Minutos após o desaparecimento, várias entidades e meios mobilizaram-se junto ao rio Tua a procurar Leandro. Cerca de uma centena de homens, entre eles 10 mergulhadores, seis elementos de uma equipa de canoagem, cinco equipas cinotécnicas e efectivos dos bombeiros, GNR e PSP, estiveram a fazer buscas nas margens do rio, entre Mirandela e a foz do Tua, num perímetro de 50 quilómetros. Na quinta-feira tiveram mesmo o apoio de um helicóptero da protecção civil, mas até agora as buscas não tiveram sucesso. Desde a passada segunda-feira, apesar de se manterem as buscas, o efectivo foi reduzido “drasticamente”, revelou Melo Gomes, coordenador do Comando Distrital de Operações de Socorro (CDOS) de Bragança. Ainda no terreno, estão equipas dos bombeiros e GNR, cuja área de actuação seja a que atravessa o rio Tua e ainda elementos da equipa da protecção civil de Mirandela, “As buscas não vão terminar tão depressa, a não ser que o corpo apareça rapidamente. Com mais ou menos efectivos, vamos manter as buscas ainda durante mais algum tempo”, assegurou Melo Gomes.

────────────────────────────────────────

ENUNCIADO DA TAREFA
Traduza para inglês esta frase do texto sobre as buscas no rio Tua: «Na quinta-feira tiveram mesmo o apoio de um helicóptero da protecção civil, mas até agora as buscas não tiveram sucesso.» Não é preciso consultar os registos.

────────────────────────────────────────

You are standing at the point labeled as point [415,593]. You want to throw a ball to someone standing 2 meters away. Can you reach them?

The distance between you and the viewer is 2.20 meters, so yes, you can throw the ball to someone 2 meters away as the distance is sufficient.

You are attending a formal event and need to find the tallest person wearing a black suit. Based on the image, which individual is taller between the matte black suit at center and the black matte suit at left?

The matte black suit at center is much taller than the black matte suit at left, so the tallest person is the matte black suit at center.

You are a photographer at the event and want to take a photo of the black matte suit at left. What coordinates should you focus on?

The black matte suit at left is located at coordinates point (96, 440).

────────────────────────────────────────

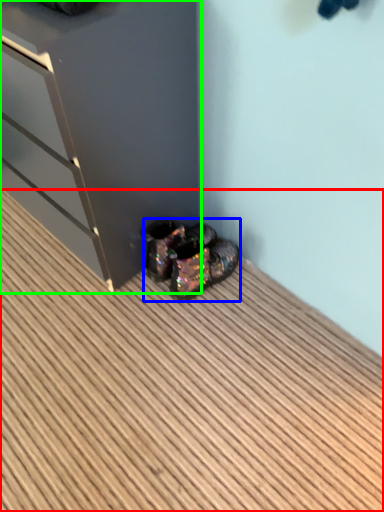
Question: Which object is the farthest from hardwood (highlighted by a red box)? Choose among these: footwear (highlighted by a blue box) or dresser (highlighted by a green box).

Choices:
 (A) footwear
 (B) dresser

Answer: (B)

────────────────────────────────────────

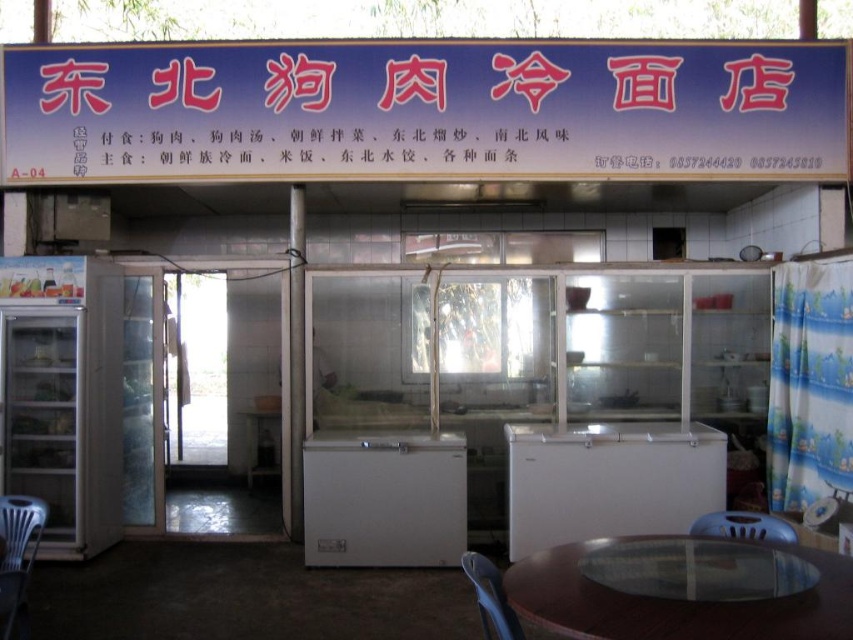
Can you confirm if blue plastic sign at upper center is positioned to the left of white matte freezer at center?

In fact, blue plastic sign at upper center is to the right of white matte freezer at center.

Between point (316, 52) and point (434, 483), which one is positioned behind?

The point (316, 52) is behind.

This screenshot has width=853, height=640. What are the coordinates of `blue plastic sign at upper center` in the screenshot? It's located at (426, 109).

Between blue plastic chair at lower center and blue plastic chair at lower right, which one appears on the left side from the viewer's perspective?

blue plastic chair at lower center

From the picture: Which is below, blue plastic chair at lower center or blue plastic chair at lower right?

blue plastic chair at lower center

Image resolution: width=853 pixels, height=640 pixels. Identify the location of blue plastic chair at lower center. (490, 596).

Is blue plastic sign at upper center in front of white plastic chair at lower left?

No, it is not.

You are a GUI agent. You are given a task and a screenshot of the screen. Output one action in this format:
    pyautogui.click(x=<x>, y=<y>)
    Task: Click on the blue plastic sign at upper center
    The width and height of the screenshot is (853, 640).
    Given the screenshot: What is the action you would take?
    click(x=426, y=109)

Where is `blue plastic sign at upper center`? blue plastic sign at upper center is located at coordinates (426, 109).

────────────────────────────────────────

RESPOSTA AO PROBLEMA
On Thursday they even had the support of a civil protection helicopter, but so far the searches have been unsuccessful.